1Made with AI
Caribbean Coconut Shrimp and Egg Drop Soup
Ingredients
- fettuccine pasta200 g
- shrimp200 g
- large eggs4 pieces
- coconut milk1000 ml
- onion1 medium
- garlic2 cloves
- scotch bonnet pepper1 piece
- coconut oil2 tbsp
- fresh thyme1 tsp
- lime1 piece
- salt1 tsp
- black pepper0,5 tsp
Instructions
- 1
Cook the fettuccine pasta in a large pot of salted boiling water according to package instructions until al dente. Drain and set aside.
- 2
While the pasta cooks, peel and devein the shrimp. Set aside.
- 3
Finely chop the onion, mince the garlic, and thinly slice the scotch bonnet pepper (remove seeds for less heat if desired).
- 4
In a large pot, heat the coconut oil over medium heat. Add the chopped onion and sauté for 2-3 minutes until translucent.
- 5
Add the minced garlic, scotch bonnet pepper, and fresh thyme.
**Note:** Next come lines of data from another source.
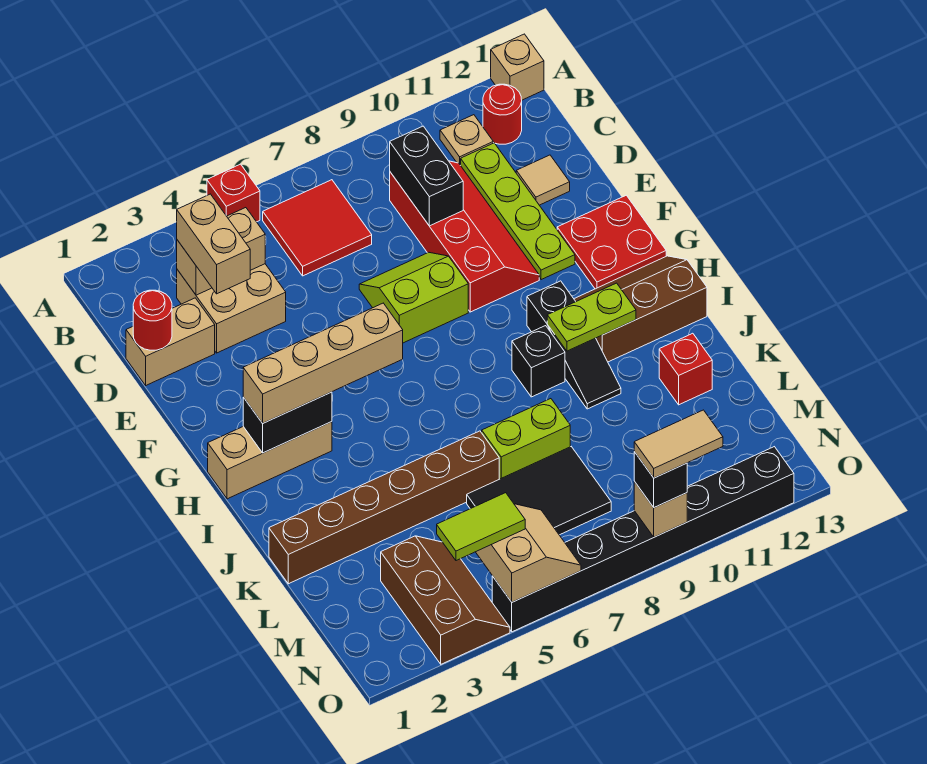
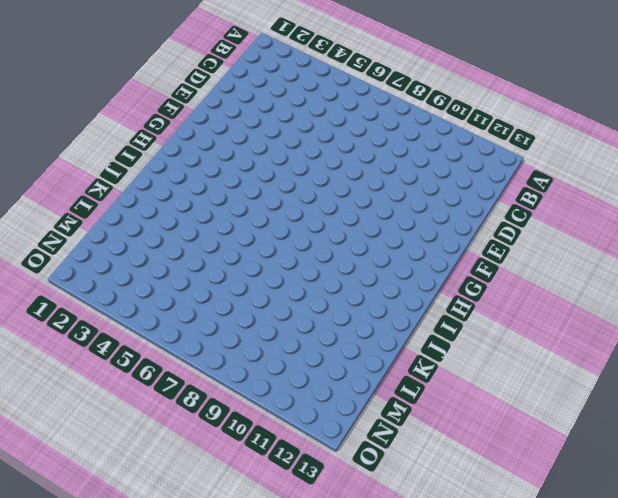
none -> red brick A5 level 1
none -> tan brick A13 level 1
none -> red tile B6:C7 level 1
none -> tan plate B11 level 1

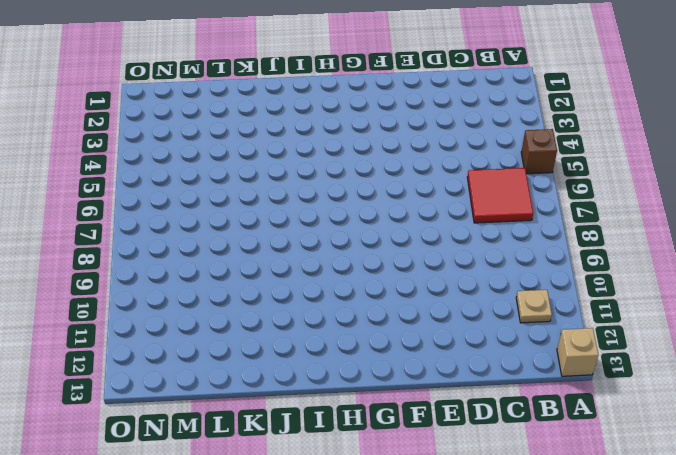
brown brick A5 level 1 -> red brick A5 level 1
none -> red round brick B12 level 1
none -> tan brick C3:D4 level 1
none -> red slope C9:F10 level 1 top 9
none -> lime plate C11:F11 level 1

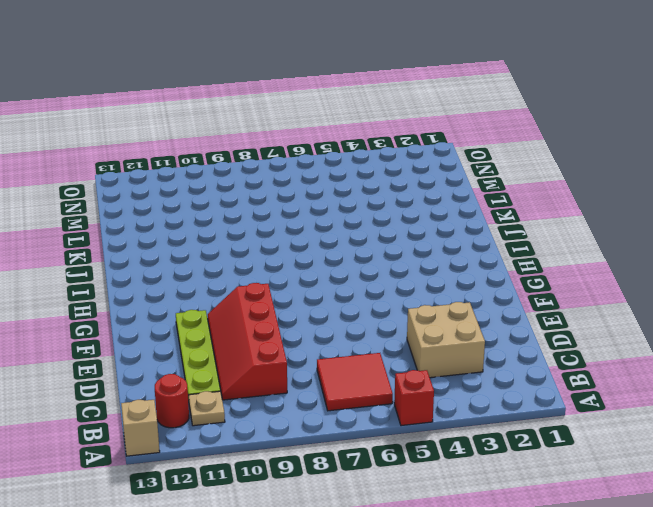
none -> tan brick D1:D2 level 1
none -> tan tile D12 level 1
none -> lime slope E7:F8 level 1 top F
none -> red plate F12:G13 level 1

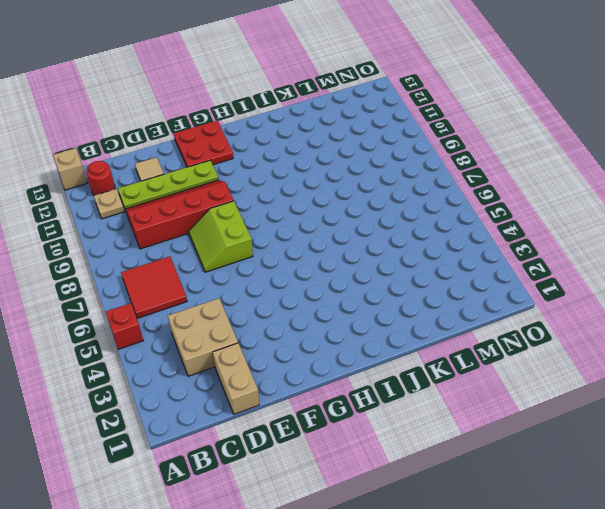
none -> tan brick H1:H3 level 1
none -> black slope H10:J10 level 1 top H
none -> brown slope H11:I13 level 1 top I
none -> black brick I9 level 1

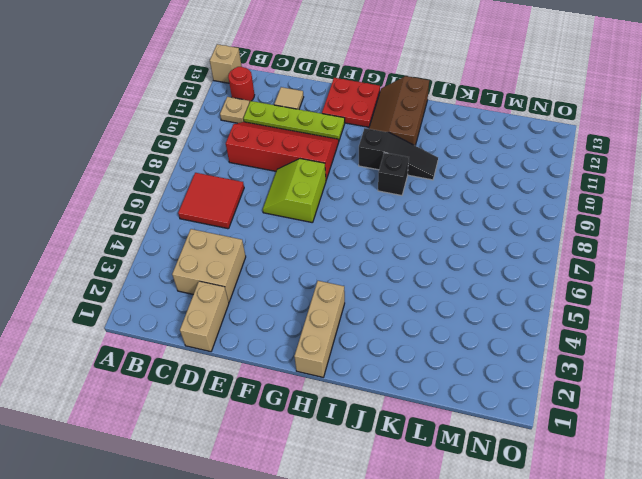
none -> red brick A5 level 1
none -> brown brick K1:K6 level 1
none -> lime brick K7:K8 level 1
none -> red brick K12 level 1

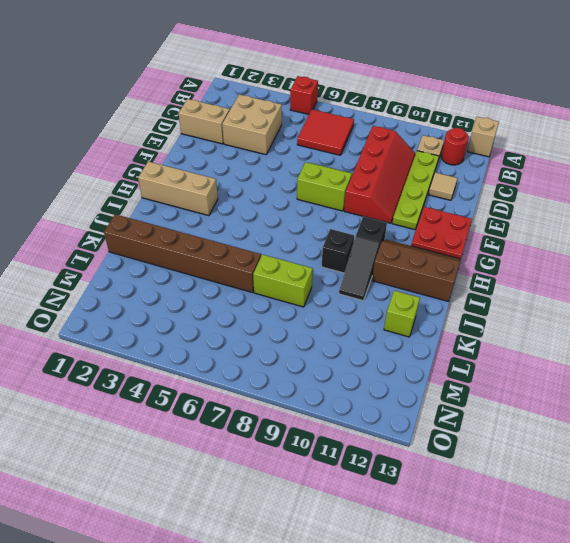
lime brick K12 level 1 -> red brick K12 level 1
none -> black tile L6:M8 level 1
none -> brown slope M3:O4 level 1 top 3
none -> black brick O5:O12 level 1
none -> tan brick C3:C4 level 2

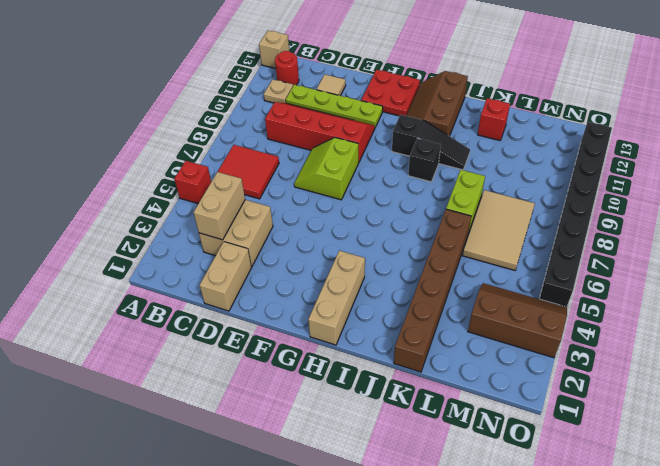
tan tile L6:M8 level 1 -> black tile L6:M8 level 1
none -> black brick C9:D9 level 2
none -> red round brick D1 level 2
none -> black brick H2:H3 level 2
none -> lime plate I10:I11 level 2

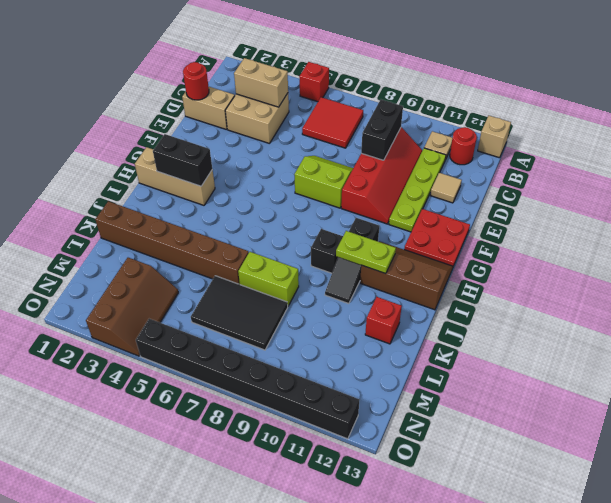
none -> tan slope N5:O6 level 2 top 5
none -> tan brick O9 level 2
none -> tan brick C3:D3 level 3
none -> tan brick H2:H5 level 3

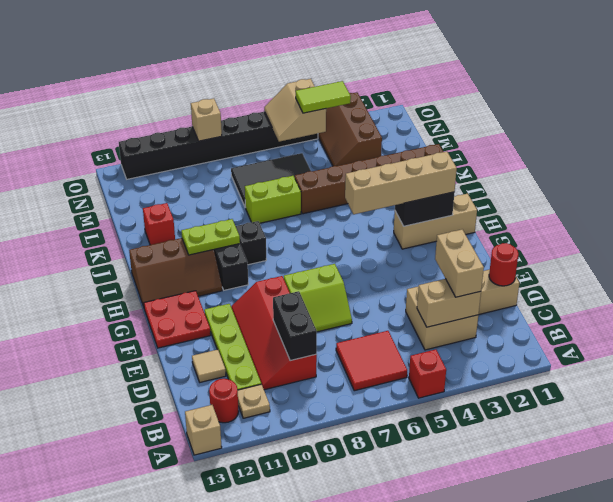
none -> black brick O9 level 3
none -> tan tile O9:O10 level 4

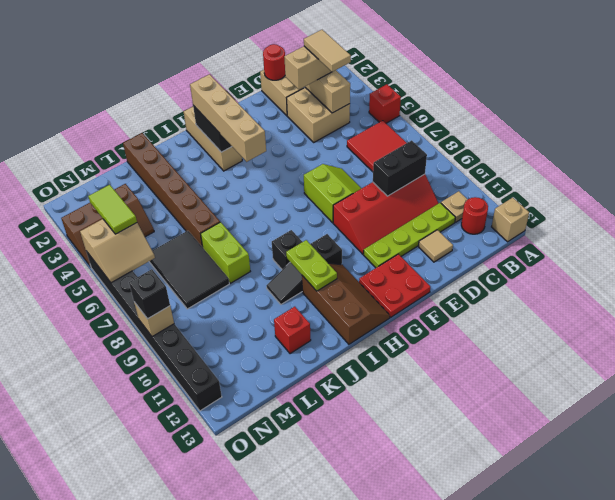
tan tile C3:C4 level 4 -> tan tile O9:O10 level 4

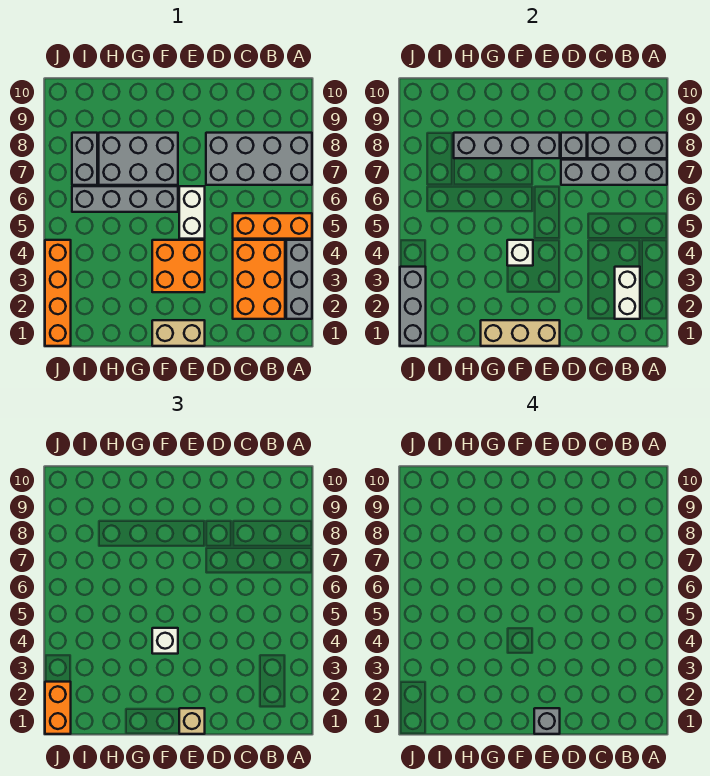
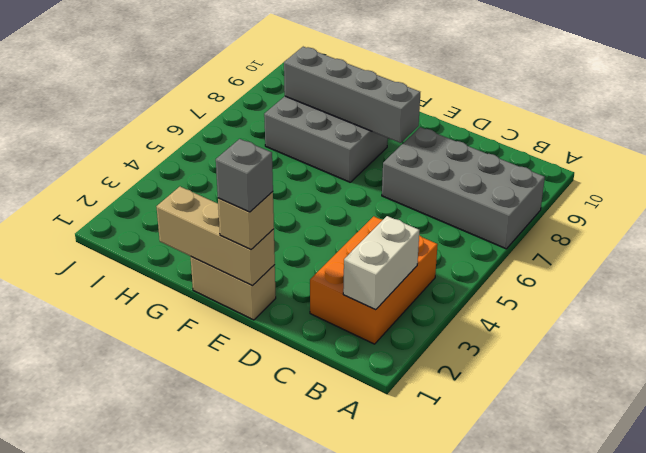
none -> grey brick A2:A4 level 1
none -> orange brick A5:C5 level 1
none -> orange brick E3:F4 level 1

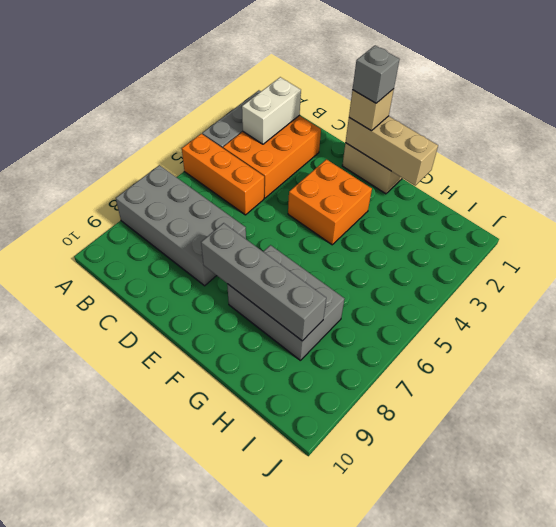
none -> white brick E5:E6 level 1
none -> grey brick F6:I6 level 1
none -> grey brick I7:I8 level 1

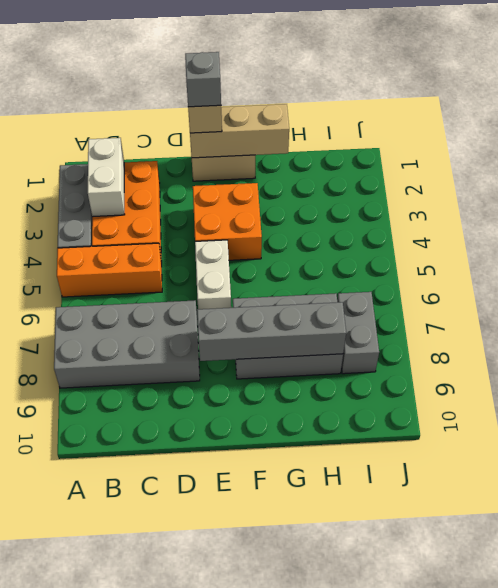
none -> grey brick F6:I6 level 1
none -> orange brick J1:J4 level 1
none -> grey brick A7:D7 level 2

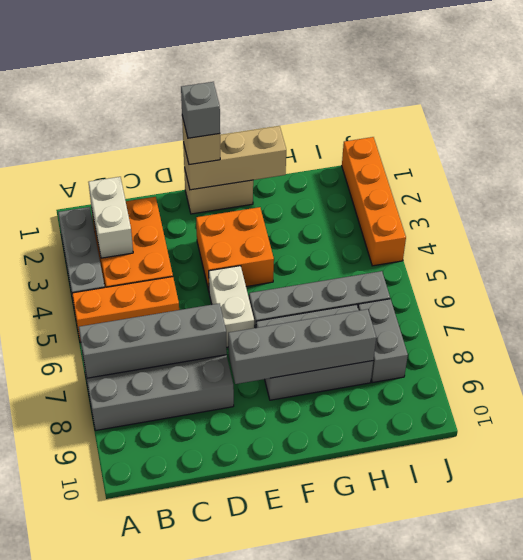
none -> grey brick A8:C8 level 2
none -> grey brick D8 level 2
none -> white brick F4 level 2

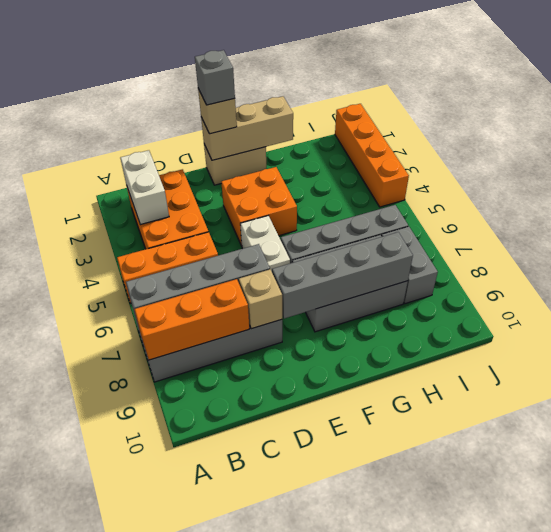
orange brick A8:C8 level 2 -> grey brick A8:C8 level 2
tan brick D8 level 2 -> grey brick D8 level 2
none -> grey brick A2:A4 level 1
none -> white brick F4 level 2
none -> grey brick J1:J3 level 2

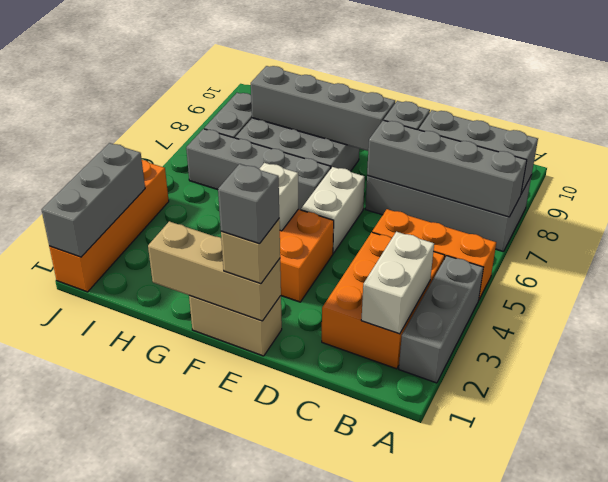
none -> white brick F4 level 3
none -> orange brick J1:J2 level 3

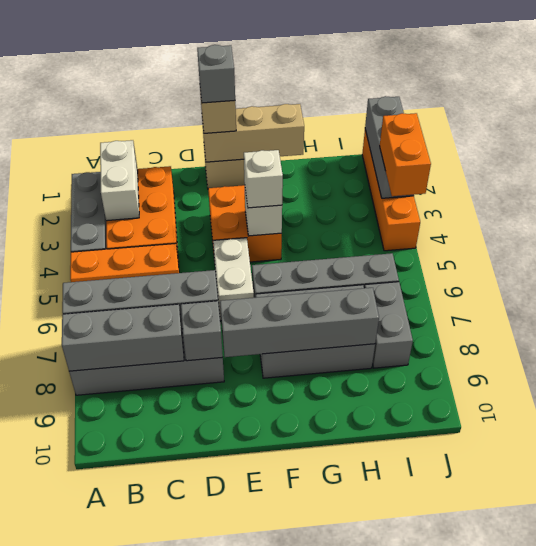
orange brick J3:J4 level 3 -> orange brick J1:J2 level 3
Sauté for another 1-2 minutes until fragrant.
- 6
Pour in the coconut milk and bring to a gentle simmer.
- 7
Add the shrimp to the pot and cook for 3-4 minutes until they turn pink and are cooked through.
- 8
In a bowl, beat the eggs well. Slowly drizzle the beaten eggs into the simmering soup while gently stirring to create egg ribbons.
- 9
Add the cooked fettuccine pasta to the soup and stir to combine.
- 10
Season with salt and black pepper. Simmer for another 2 minutes to allow flavors to meld.
- 11
Squeeze the juice of one lime into the soup and stir well.
- 12
Taste and adjust seasoning if needed. Serve hot, garnished with extra thyme or lime wedges if desired.